For efficient intracellular delivery, the surface functionalization of NPs is crucial. Studies have shown that by recognizing the stabilin-2 receptor overexpressed by plaque macrophages via S2P polypeptides, NP accumulation can be significantly enhanced. Some of these innovative NP vectors are engineered to possess intrinsic broad-spectrum ROS-scavenging capabilities, which directly inhibit the oxidative stress. The therapeutic cargo they carry, such as inhibitors of folate metabolism, can then simultaneously block the proliferation of macrophages and the secretion of pro-inflammatory factors, creating a multi-pronged therapeutic attack on the inflammatory core of the plaque (Li D. et al., 2024; Akhmedov et al., 2024).
NPs modulates cellular communication
4.3
Exosomes are nanoscale extracellular vesicles that facilitate the transfer of proteins and nucleic acids from donor to recipient cells. These vesicles, along with intercellular communication, play a crucial role in the pathogenesis and progression of AS. SMCs exhibit enhanced proliferation and migration capabilities, contributing to the thickening of the arterial wall. In addition, the microRNAs (miRNAs) carried by exosomes can modulate gene expression in target cells, thereby influencing lipid metabolism (Heo and Kang, 2022). The delivery of NPs plays a crucial role in the regulation of gene expression, while exosomes facilitate intercellular communication. Gene therapy utilizing NPs can effectively transport edited genes to vascular ECs, macrophages, and smooth muscle cells, thereby achieving significant regulation of key genes involved in lipid metabolism and rectifying the aberrant expression of genes associated with AS pathogenesis. NPs modified with vascular cell adhesion molecule-1 (VCAM-1)-targeting peptides can specifically bind to activated ECs, while those functionalized with macrophage-specific ligands (e.g., S2P peptide) enhance uptake by plaque macrophages. In addition, Lipid-based NPs were employed to deliver targeted interventions on the lipoprotein-encoding gene LPA, resulting in a substantial reduction in plasma lipoprotein levels and a concomitant decrease of AS (Garcia et al., 2025).

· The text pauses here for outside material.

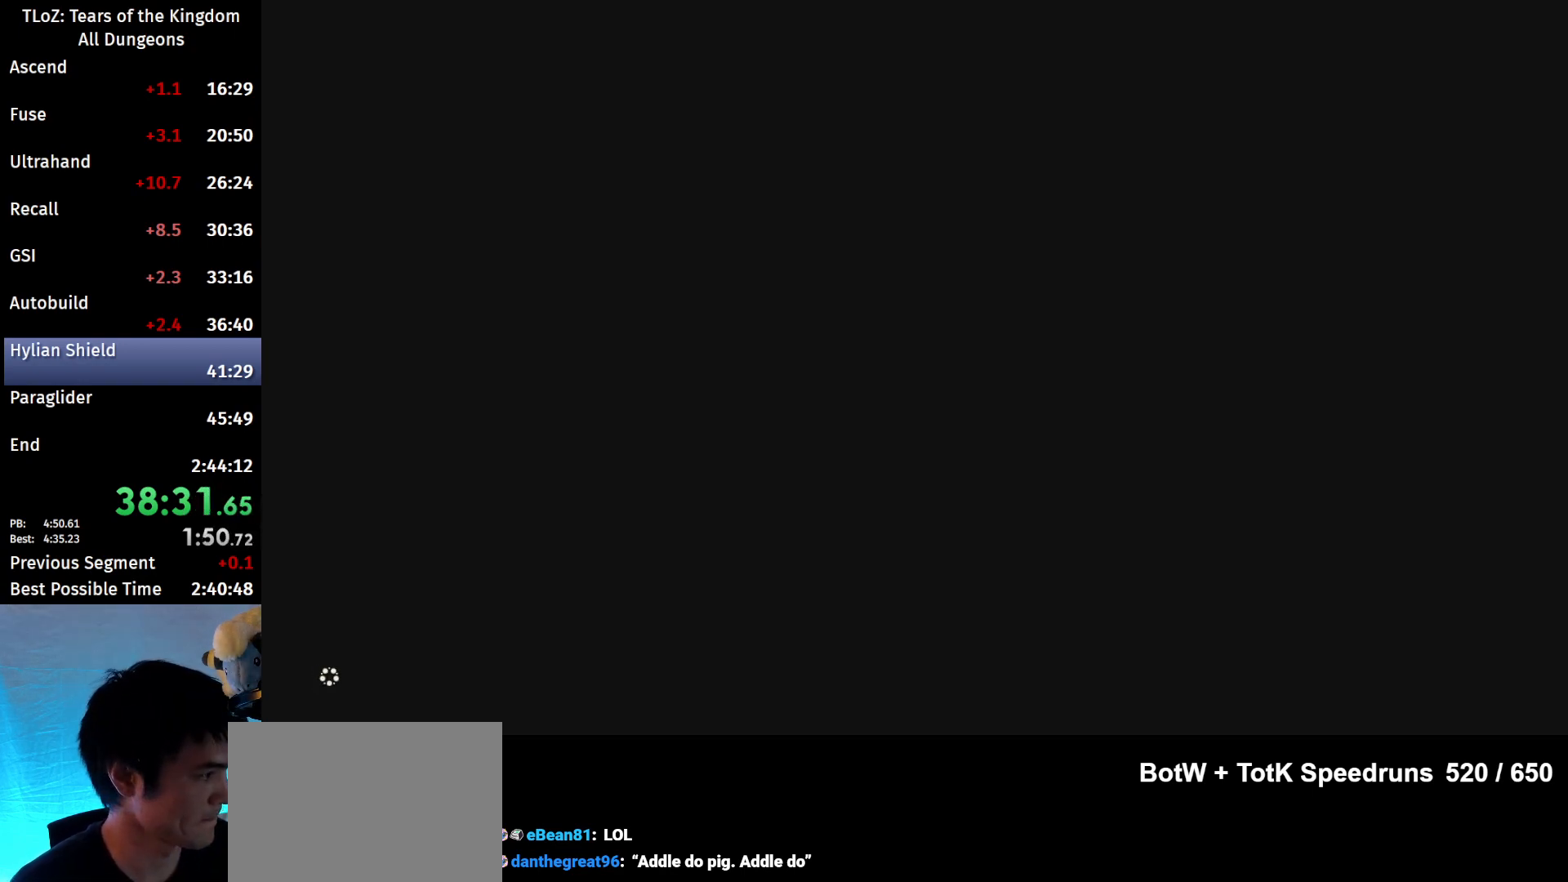
{"buttons": ["X"], "left_stick": "center", "right_stick": "center", "events": [[33, "X", "up"], [167, "X", "down"], [200, "X", "up"], [267, "X", "down"], [333, "X", "up"], [433, "X", "down"]]}
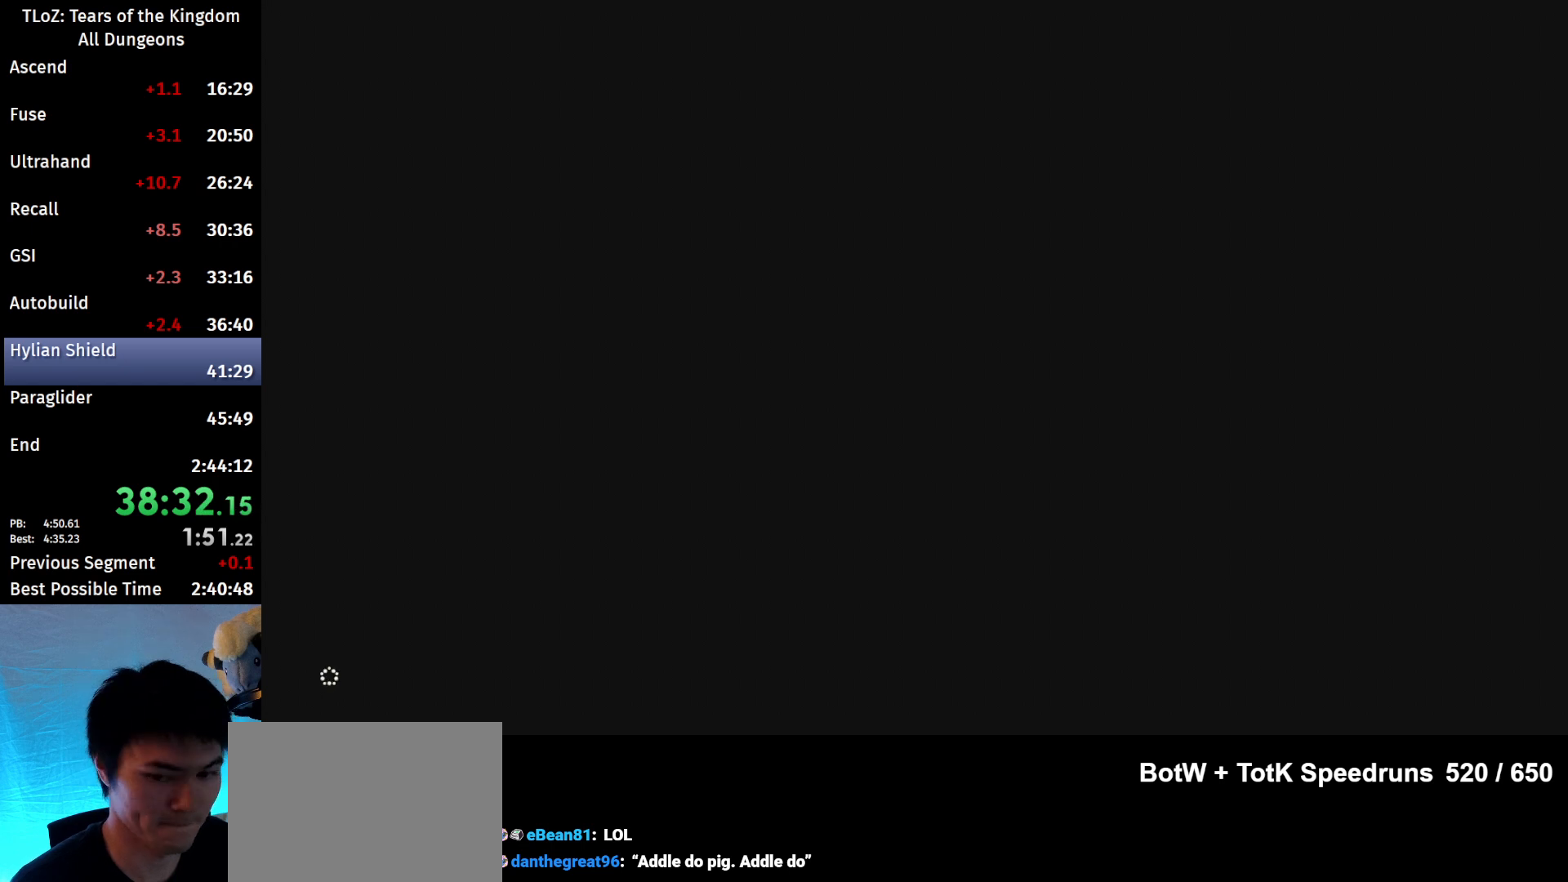
{"buttons": ["X"], "left_stick": "center", "right_stick": "center", "events": [[33, "X", "up"], [133, "X", "down"], [200, "X", "up"], [300, "X", "down"], [367, "X", "up"], [467, "X", "down"]]}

Ni et al. constructed NPs targeting macrophages and downregulated Olfr2 levels, thereby inhibiting the activation of NLRP3 inflammasomes and the secretion of interleukin-1β, thereby inhibiting foam cells and delaying plaque formation (Ni et al., 2024). A notable example of biomimetic precision is the use of neutrophil membrane-encapsulated nanoparticles (NNPs) loaded with antisense oligonucleotides (ASOs) targeting vascular cell adhesion molecule-1 (VCAM-1). This design utilizes the innate tropism of neutrophils for activated endothelium; the neutrophil membrane proteins, particularly CD18, mediate specific adhesion to ECs at atherosclerotic sites, facilitating highly targeted delivery. Once delivered, the ASOs silence VCAM-1 expression, a critical adhesion molecule upregulated on the ECs. This inhibition disrupts the primary step of monocyte adhesion and transmigration into the arterial wall, thereby attenuating the downstream inflammatory cascade and foam cell formation from an upstream, preventative perspective. In addition, the relevance of this neutrophil-mimetic design lies in its superior targeting efficiency and immune evasion compared to earlier systems. Conventional liposomes or polymeric NPs primarily rely on passive accumulation (EPR effect) and lack active, specific targeting motifs, often leading to suboptimal delivery and recognition by the immune system. In contrast, the NNPs’ biomimetic coating not only provides active “homing” capability but also possesses inherent “self” markers that minimize opsonization and clearance by the mononuclear phagocyte system. This combination results in significantly enhanced accumulation at the diseased ECs and more potent therapeutic efficacy than would be achievable with non-biomimetic predecessors (Liu et al., 2023).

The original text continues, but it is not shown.